'Maternal Request' Caesarean Sections and Medical Necessity
- PMID: 37635933
- PMCID: PMC7614977
- DOI: 10.1177/14777509231183365
'Maternal Request' Caesarean Sections and Medical Necessity
Abstract
Currently, many women who are expecting to give birth have no option but to attempt vaginal delivery, since access to elective planned caesarean sections (PCS) in the absence of what is deemed to constitute ‘clinical need’ is variable. In this paper, we argue that PCS should be routinely offered to women who are expecting to give birth, and that the risks and benefits of PCS as compared with planned vaginal delivery should be discussed with them. Currently, discussions of elective PCS arise in the context of what are called ‘Maternal Request Caesarean Sections’ (MRCS) and there is a good deal of support for the position that women who request PCS without clinical indication should be provided with them. Our argument goes further than support for acceding to requests for MRCS: we submit that healthcare practitioners caring for women with uncomplicated pregnancies have a positive duty to inform them of the option of PCS as opposed to assuming vaginal delivery as a default, and to provide (or arrange for the provision of) PCS if that is the woman's preferred manner of delivery.
Conflict of interest statement
The authors declared no potential conflicts of interest with respect to the research, authorship, and/or publication of this article.
Data sharing is not applicable to this article as no datasets were generated or analysed during the current study.

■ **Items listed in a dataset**
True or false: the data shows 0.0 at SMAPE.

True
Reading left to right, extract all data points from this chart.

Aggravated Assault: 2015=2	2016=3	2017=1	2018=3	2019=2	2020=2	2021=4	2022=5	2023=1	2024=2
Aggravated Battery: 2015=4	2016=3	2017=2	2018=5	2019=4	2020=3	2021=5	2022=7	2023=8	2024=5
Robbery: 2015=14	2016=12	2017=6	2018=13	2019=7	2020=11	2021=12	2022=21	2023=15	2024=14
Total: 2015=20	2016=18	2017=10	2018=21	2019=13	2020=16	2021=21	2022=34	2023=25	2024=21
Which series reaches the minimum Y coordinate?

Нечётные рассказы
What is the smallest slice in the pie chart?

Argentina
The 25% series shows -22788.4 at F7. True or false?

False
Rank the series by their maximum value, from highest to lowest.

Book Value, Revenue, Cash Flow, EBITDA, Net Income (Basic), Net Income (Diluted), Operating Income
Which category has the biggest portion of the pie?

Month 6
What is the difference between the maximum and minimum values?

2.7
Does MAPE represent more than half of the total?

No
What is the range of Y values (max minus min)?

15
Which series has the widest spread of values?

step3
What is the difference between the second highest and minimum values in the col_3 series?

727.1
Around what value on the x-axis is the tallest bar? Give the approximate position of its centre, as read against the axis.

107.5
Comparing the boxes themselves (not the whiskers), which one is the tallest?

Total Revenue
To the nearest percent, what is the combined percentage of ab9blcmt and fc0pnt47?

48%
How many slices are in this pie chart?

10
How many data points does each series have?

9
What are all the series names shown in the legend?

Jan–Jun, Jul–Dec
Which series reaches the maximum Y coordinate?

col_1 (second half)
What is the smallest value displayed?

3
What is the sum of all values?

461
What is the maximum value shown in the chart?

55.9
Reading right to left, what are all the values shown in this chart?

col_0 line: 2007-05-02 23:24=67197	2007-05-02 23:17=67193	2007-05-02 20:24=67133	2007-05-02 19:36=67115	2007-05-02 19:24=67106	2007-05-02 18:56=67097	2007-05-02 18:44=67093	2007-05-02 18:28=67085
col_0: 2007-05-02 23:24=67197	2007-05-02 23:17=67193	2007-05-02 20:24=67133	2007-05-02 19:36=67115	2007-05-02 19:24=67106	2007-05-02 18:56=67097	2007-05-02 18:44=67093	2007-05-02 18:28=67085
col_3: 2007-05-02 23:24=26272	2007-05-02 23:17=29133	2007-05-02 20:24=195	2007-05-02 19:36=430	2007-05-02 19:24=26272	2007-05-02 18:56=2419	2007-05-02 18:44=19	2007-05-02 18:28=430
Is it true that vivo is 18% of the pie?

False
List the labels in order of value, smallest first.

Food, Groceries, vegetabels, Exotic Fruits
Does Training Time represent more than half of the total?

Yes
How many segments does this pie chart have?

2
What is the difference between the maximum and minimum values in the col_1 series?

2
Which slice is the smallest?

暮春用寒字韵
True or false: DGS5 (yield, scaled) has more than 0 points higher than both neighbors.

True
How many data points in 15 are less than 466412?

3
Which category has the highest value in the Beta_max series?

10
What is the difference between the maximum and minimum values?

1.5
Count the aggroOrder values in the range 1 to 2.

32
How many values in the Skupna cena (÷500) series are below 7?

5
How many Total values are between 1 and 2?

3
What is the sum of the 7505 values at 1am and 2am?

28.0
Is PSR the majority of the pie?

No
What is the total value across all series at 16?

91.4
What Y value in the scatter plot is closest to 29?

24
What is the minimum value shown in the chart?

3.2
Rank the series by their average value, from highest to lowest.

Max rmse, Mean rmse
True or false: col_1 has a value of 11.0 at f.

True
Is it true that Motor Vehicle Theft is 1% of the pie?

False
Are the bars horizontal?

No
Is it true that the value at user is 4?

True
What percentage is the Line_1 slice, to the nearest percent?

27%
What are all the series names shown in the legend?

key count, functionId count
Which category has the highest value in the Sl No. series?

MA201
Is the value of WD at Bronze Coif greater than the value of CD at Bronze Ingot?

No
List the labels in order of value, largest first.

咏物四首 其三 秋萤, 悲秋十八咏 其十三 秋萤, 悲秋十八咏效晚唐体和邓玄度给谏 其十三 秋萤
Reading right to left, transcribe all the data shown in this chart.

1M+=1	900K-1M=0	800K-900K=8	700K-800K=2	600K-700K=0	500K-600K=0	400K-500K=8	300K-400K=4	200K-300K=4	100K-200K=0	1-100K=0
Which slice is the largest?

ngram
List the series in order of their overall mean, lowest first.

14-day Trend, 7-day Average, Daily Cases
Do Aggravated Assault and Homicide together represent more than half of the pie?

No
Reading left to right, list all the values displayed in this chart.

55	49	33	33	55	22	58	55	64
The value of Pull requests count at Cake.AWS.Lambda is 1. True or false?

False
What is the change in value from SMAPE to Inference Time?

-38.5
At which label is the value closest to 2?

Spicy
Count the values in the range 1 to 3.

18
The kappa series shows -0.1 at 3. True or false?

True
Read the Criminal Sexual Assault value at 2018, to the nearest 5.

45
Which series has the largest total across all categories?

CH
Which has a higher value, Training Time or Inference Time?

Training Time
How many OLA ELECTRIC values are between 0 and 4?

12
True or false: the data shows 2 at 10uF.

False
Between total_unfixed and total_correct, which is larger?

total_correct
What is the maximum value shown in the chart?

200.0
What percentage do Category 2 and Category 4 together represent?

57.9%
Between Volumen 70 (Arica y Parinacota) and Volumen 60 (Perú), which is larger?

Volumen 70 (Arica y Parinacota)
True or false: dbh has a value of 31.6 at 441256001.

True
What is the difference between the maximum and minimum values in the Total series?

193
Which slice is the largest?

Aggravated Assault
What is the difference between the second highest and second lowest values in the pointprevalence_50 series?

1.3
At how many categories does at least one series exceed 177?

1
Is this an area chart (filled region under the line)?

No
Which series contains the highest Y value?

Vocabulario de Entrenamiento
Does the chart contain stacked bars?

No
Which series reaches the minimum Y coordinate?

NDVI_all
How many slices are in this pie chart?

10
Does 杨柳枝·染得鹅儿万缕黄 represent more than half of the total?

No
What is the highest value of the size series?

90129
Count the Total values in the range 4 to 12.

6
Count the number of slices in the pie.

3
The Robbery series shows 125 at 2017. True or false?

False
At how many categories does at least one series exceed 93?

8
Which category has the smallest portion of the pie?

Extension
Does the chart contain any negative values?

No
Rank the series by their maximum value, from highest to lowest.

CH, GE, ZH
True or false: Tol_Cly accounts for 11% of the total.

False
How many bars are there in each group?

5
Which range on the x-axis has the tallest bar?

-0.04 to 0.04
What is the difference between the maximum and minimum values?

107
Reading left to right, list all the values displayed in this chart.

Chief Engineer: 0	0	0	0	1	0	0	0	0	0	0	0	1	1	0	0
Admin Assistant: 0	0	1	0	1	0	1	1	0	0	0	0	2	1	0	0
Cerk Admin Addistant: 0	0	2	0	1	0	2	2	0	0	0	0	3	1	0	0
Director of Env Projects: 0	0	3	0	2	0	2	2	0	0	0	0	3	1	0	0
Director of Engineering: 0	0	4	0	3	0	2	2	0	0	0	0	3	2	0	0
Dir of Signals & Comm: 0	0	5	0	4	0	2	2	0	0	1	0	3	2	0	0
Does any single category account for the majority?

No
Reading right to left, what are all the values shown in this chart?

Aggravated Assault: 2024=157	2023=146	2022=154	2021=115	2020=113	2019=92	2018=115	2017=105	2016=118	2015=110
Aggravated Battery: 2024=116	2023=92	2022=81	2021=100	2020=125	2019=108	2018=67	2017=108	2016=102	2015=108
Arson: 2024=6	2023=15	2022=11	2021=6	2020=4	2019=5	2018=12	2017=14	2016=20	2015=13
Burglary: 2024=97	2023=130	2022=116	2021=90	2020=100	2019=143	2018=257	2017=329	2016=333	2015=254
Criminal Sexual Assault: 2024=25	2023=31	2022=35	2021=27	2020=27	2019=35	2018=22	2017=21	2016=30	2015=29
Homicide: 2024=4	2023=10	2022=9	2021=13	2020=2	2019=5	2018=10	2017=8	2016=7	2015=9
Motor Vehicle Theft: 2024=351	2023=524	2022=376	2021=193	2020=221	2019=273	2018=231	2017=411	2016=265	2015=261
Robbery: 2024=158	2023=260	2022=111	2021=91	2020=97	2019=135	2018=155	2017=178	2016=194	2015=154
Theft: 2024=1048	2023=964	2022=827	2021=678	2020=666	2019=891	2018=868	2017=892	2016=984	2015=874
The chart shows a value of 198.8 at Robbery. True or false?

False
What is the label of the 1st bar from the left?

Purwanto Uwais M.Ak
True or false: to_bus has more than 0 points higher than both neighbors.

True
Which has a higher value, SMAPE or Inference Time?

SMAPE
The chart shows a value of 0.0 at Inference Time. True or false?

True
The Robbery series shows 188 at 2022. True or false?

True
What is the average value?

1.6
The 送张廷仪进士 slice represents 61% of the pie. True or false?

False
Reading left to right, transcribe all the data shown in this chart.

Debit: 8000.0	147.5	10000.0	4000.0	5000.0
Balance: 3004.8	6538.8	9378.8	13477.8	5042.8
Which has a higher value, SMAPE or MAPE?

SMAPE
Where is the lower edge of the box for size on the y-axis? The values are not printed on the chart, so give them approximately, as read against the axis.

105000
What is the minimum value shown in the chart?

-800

■ **Study questions**
• a. Answer these questions about the caesarean section abstract:
(i) What does the abbreviation PCS stand for?
(ii) What PMID is listed?
(iii) Why is data sharing not applicable to the article?
• b. Return the stretch of the caesarean section abstract from "Conflict of interest" through "of this article.", copied word for word.
• c. Which identifiers are listed for the caesarean section abstract, and what is the value of each?
The entries play no part in what is asked here.

■ **Responses by item number**
• a.
(i) Elective planned caesarean sections
(ii) 37635933
(iii) No datasets were generated or analysed during the current study.

• b.
Conflict of interest statement
The authors declared no potential conflicts of interest with respect to the research, authorship, and/or publication of this article.

• c.
PMID: 37635933
PMCID: PMC7614977
DOI: 10.1177/14777509231183365